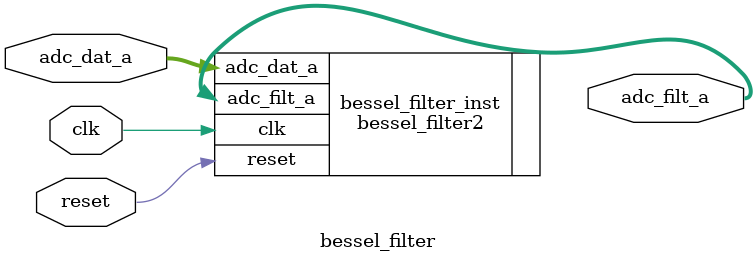
<source format=v>
`timescale 1ns / 1ps


module bessel_filter #(
    parameter ADC_WIDTH=14 , 
    parameter AXIS_TDATA_WIDTH=32, 
    parameter B=2158
)(
    input  clk,
    input  reset,
    input signed [ADC_WIDTH-1:0] adc_dat_a,
    output signed [ADC_WIDTH-1:0] adc_filt_a
    );
    
    bessel_filter2 #(
        .ADC_WIDTH(ADC_WIDTH),
        .AXIS_TDATA_WIDTH(AXIS_TDATA_WIDTH),
        .B(B)
    ) bessel_filter_inst (
        .clk(clk),
        .reset(reset),
        .adc_dat_a(adc_dat_a),
        .adc_filt_a(adc_filt_a)
        );
    
    
endmodule

</source>
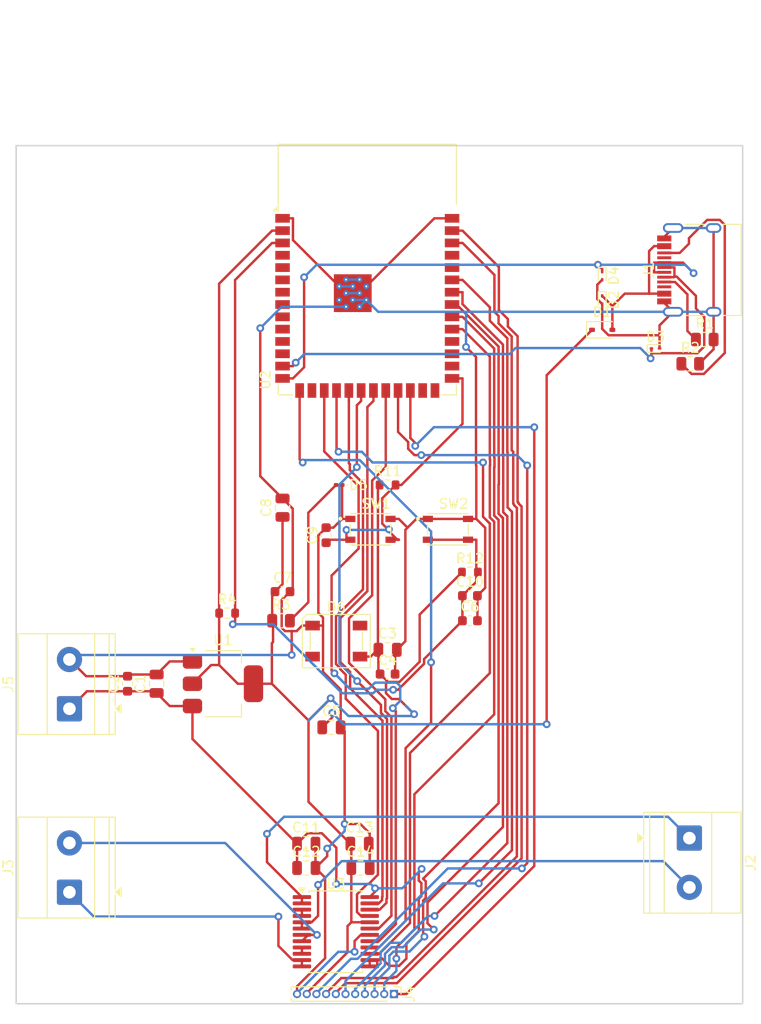
<source format=kicad_pcb>
(kicad_pcb
	(version 20241229)
	(generator "pcbnew")
	(generator_version "9.0")
	(general
		(thickness 1.6)
		(legacy_teardrops no)
	)
	(paper "A4")
	(layers
		(0 "F.Cu" signal)
		(2 "B.Cu" signal)
		(9 "F.Adhes" user "F.Adhesive")
		(11 "B.Adhes" user "B.Adhesive")
		(13 "F.Paste" user)
		(15 "B.Paste" user)
		(5 "F.SilkS" user "F.Silkscreen")
		(7 "B.SilkS" user "B.Silkscreen")
		(1 "F.Mask" user)
		(3 "B.Mask" user)
		(19 "Cmts.User" user "User.Comments")
		(25 "Edge.Cuts" user)
		(27 "Margin" user)
		(31 "F.CrtYd" user "F.Courtyard")
		(29 "B.CrtYd" user "B.Courtyard")
		(35 "F.Fab" user)
		(33 "B.Fab" user)
	)
	(setup
		(stackup
			(layer "F.SilkS"
				(type "Top Silk Screen")
			)
			(layer "F.Paste"
				(type "Top Solder Paste")
			)
			(layer "F.Mask"
				(type "Top Solder Mask")
				(thickness 0.01)
			)
			(layer "F.Cu"
				(type "copper")
				(thickness 0.035)
			)
			(layer "dielectric 1"
				(type "core")
				(thickness 1.51)
				(material "FR4")
				(epsilon_r 4.5)
				(loss_tangent 0.02)
			)
			(layer "B.Cu"
				(type "copper")
				(thickness 0.035)
			)
			(layer "B.Mask"
				(type "Bottom Solder Mask")
				(thickness 0.01)
			)
			(layer "B.Paste"
				(type "Bottom Solder Paste")
			)
			(layer "B.SilkS"
				(type "Bottom Silk Screen")
			)
			(copper_finish "None")
			(dielectric_constraints no)
		)
		(pad_to_mask_clearance 0)
		(allow_soldermask_bridges_in_footprints no)
		(tenting front back)
		(pcbplotparams
			(layerselection 0x00000000_00000000_55555555_5755f5ff)
			(plot_on_all_layers_selection 0x00000000_00000000_00000000_00000000)
			(disableapertmacros no)
			(usegerberextensions no)
			(usegerberattributes yes)
			(usegerberadvancedattributes yes)
			(creategerberjobfile yes)
			(dashed_line_dash_ratio 12.000000)
			(dashed_line_gap_ratio 3.000000)
			(svgprecision 4)
			(plotframeref no)
			(mode 1)
			(useauxorigin no)
			(hpglpennumber 1)
			(hpglpenspeed 20)
			(hpglpendiameter 15.000000)
			(pdf_front_fp_property_popups yes)
			(pdf_back_fp_property_popups yes)
			(pdf_metadata yes)
			(pdf_single_document no)
			(dxfpolygonmode yes)
			(dxfimperialunits yes)
			(dxfusepcbnewfont yes)
			(psnegative no)
			(psa4output no)
			(plot_black_and_white yes)
			(sketchpadsonfab no)
			(plotpadnumbers no)
			(hidednponfab no)
			(sketchdnponfab yes)
			(crossoutdnponfab yes)
			(subtractmaskfromsilk no)
			(outputformat 1)
			(mirror no)
			(drillshape 0)
			(scaleselection 1)
			(outputdirectory "../export")
		)
	)
	(net 0 "")
	(net 1 "D-")
	(net 2 "Net-(D1-A)")
	(net 3 "GPIO0")
	(net 4 "Net-(D5-A)")
	(net 5 "unconnected-(J1-SBU2-PadB8)")
	(net 6 "Net-(J1-CC2)")
	(net 7 "Net-(J1-CC1)")
	(net 8 "unconnected-(J1-SBU1-PadA8)")
	(net 9 "CHIP_PU")
	(net 10 "D+")
	(net 11 "unconnected-(D6-DOUT-Pad4)")
	(net 12 "VCC_BAT_7V4")
	(net 13 "GND")
	(net 14 "Net-(J2-Pin_2)")
	(net 15 "VCC_5V")
	(net 16 "ESP_3V3")
	(net 17 "RGB")
	(net 18 "unconnected-(U2-IO16-Pad9)")
	(net 19 "unconnected-(U2-IO8-Pad12)")
	(net 20 "Net-(J2-Pin_1)")
	(net 21 "unconnected-(U2-IO17-Pad10)")
	(net 22 "Net-(J3-Pin_2)")
	(net 23 "Net-(J3-Pin_1)")
	(net 24 "SENS_D4")
	(net 25 "unconnected-(U2-IO46-Pad16)")
	(net 26 "unconnected-(U2-IO35-Pad28)")
	(net 27 "unconnected-(U2-RXD0-Pad36)")
	(net 28 "unconnected-(U2-TXD0-Pad37)")
	(net 29 "unconnected-(U2-IO6-Pad6)")
	(net 30 "SENS_D2")
	(net 31 "SENS_D5")
	(net 32 "unconnected-(U2-IO18-Pad11)")
	(net 33 "unconnected-(U2-IO4-Pad4)")
	(net 34 "unconnected-(U2-IO36-Pad29)")
	(net 35 "SENS_D1")
	(net 36 "SENS_D3")
	(net 37 "SENS_D7")
	(net 38 "unconnected-(U2-IO7-Pad7)")
	(net 39 "SENS_IR")
	(net 40 "unconnected-(U2-IO15-Pad8)")
	(net 41 "SENS_D6")
	(net 42 "SENS_D0")
	(net 43 "BIN1")
	(net 44 "unconnected-(U2-IO5-Pad5)")
	(net 45 "AIN1")
	(net 46 "unconnected-(U2-IO37-Pad30)")
	(net 47 "unconnected-(U2-IO45-Pad26)")
	(net 48 "STBY")
	(net 49 "PWMA")
	(net 50 "unconnected-(U2-IO48-Pad25)")
	(net 51 "BIN2")
	(net 52 "PWMB")
	(net 53 "AIN2")
	(net 54 "Net-(U3-PGND1-Pad3)")
	(net 55 "Net-(U3-PGND2-Pad10)")
	(footprint "TerminalBlock_Phoenix:TerminalBlock_Phoenix_MKDS-1,5-2-5.08_1x02_P5.08mm_Horizontal" (layer "F.Cu") (at 58 99 90))
	(footprint "Package_SO:SSOP-24_5.3x8.2mm_P0.65mm" (layer "F.Cu") (at 85.5 103.075))
	(footprint "Resistor_SMD:R_0805_2012Metric" (layer "F.Cu") (at 123.5875 42))
	(footprint "Diode_SMD:D_SOD-323" (layer "F.Cu") (at 113 41))
	(footprint "Connector_PinHeader_1.00mm:PinHeader_1x11_P1.00mm_Vertical" (layer "F.Cu") (at 91.5 109.5 -90))
	(footprint "Capacitor_SMD:C_0805_2012Metric" (layer "F.Cu") (at 88.05 96.5))
	(footprint "Connector_USB:USB_C_Receptacle_HRO_TYPE-C-31-M-12" (layer "F.Cu") (at 123.45 34.82 90))
	(footprint "PTS810_SJM_250_SMTR_LFS:SW_PTS810_SJM_250_SMTR_LFS" (layer "F.Cu") (at 97.075 61.575))
	(footprint "Diode_SMD:D_SOD-923" (layer "F.Cu") (at 118.5 42.92))
	(footprint "RF_Module:ESP32-S3-WROOM-1" (layer "F.Cu") (at 88.75 34.76))
	(footprint "Capacitor_SMD:C_0805_2012Metric" (layer "F.Cu") (at 67 77.5 90))
	(footprint "Capacitor_SMD:C_0603_1608Metric" (layer "F.Cu") (at 99.3406 68.4203))
	(footprint "Diode_SMD:D_SOD-923" (layer "F.Cu") (at 113 37.92 -90))
	(footprint "Capacitor_SMD:C_0603_1608Metric" (layer "F.Cu") (at 64 77.5 90))
	(footprint "Capacitor_SMD:C_0603_1608Metric" (layer "F.Cu") (at 90.845 76.5))
	(footprint "Capacitor_SMD:C_0805_2012Metric" (layer "F.Cu") (at 87.95 94))
	(footprint "Capacitor_SMD:C_0805_2012Metric" (layer "F.Cu") (at 85.05 82))
	(footprint "LED_SMD:LED_0201_0603Metric" (layer "F.Cu") (at 85.845 57 180))
	(footprint "Capacitor_SMD:C_0603_1608Metric" (layer "F.Cu") (at 80 68))
	(footprint "Resistor_SMD:R_0805_2012Metric" (layer "F.Cu") (at 79.845 71))
	(footprint "Capacitor_SMD:C_0603_1608Metric" (layer "F.Cu") (at 84.5 62.18 90))
	(footprint "TerminalBlock_Phoenix:TerminalBlock_Phoenix_MKDS-1,5-2-5.08_1x02_P5.08mm_Horizontal" (layer "F.Cu") (at 122 93.42 -90))
	(footprint "Capacitor_SMD:C_0805_2012Metric" (layer "F.Cu") (at 82.45 96.5))
	(footprint "Resistor_SMD:R_0805_2012Metric" (layer "F.Cu") (at 122.0875 44.5))
	(footprint "Resistor_SMD:R_0603_1608Metric" (layer "F.Cu") (at 90.845 57))
	(footprint "PTS810_SJM_250_SMTR_LFS:SW_PTS810_SJM_250_SMTR_LFS" (layer "F.Cu") (at 89.075 61.575))
	(footprint "TerminalBlock_Phoenix:TerminalBlock_Phoenix_MKDS-1,5-2-5.08_1x02_P5.08mm_Horizontal" (layer "F.Cu") (at 58 80.08 90))
	(footprint "Capacitor_SMD:C_0603_1608Metric" (layer "F.Cu") (at 99.345 71))
	(footprint "Capacitor_SMD:C_0805_2012Metric" (layer "F.Cu") (at 90.845 74))
	(footprint "Resistor_SMD:R_0603_1608Metric" (layer "F.Cu") (at 74.28 70.22))
	(footprint "Capacitor_SMD:C_0805_2012Metric" (layer "F.Cu") (at 80 59.345 90))
	(footprint "Package_TO_SOT_SMD:SOT-223-3_TabPin2" (layer "F.Cu") (at 73.85 77.5))
	(footprint "Resistor_SMD:R_0603_1608Metric" (layer "F.Cu") (at 99.345 66))
	(footprint "LED_SMD:LED_SK6812_PLCC4_5.0x5.0mm_P3.2mm" (layer "F.Cu") (at 85.55 73.1))
	(footprint "Diode_SMD:D_SOD-923"
		(layer "F.Cu")
		(uuid "f343db89-200a-484b-afc1-d9103f2545b3")
		(at 113 35.42 -90)
		(descr "https://www.onsemi.com/pub/Collateral/ESD9B-D.PDF#page=4")
		(tags "Diode SOD923")
		(property "Reference" "D4"
			(at 
... [114056 chars truncated]
</source>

## WORK ITEM:
Wherever the string "Bottom" appears in the entries, copy that line.

## EXERCISE ANSWER:
				(type "Bottom Solder Mask")
				(type "Bottom Solder Paste")
				(type "Bottom Silk Screen")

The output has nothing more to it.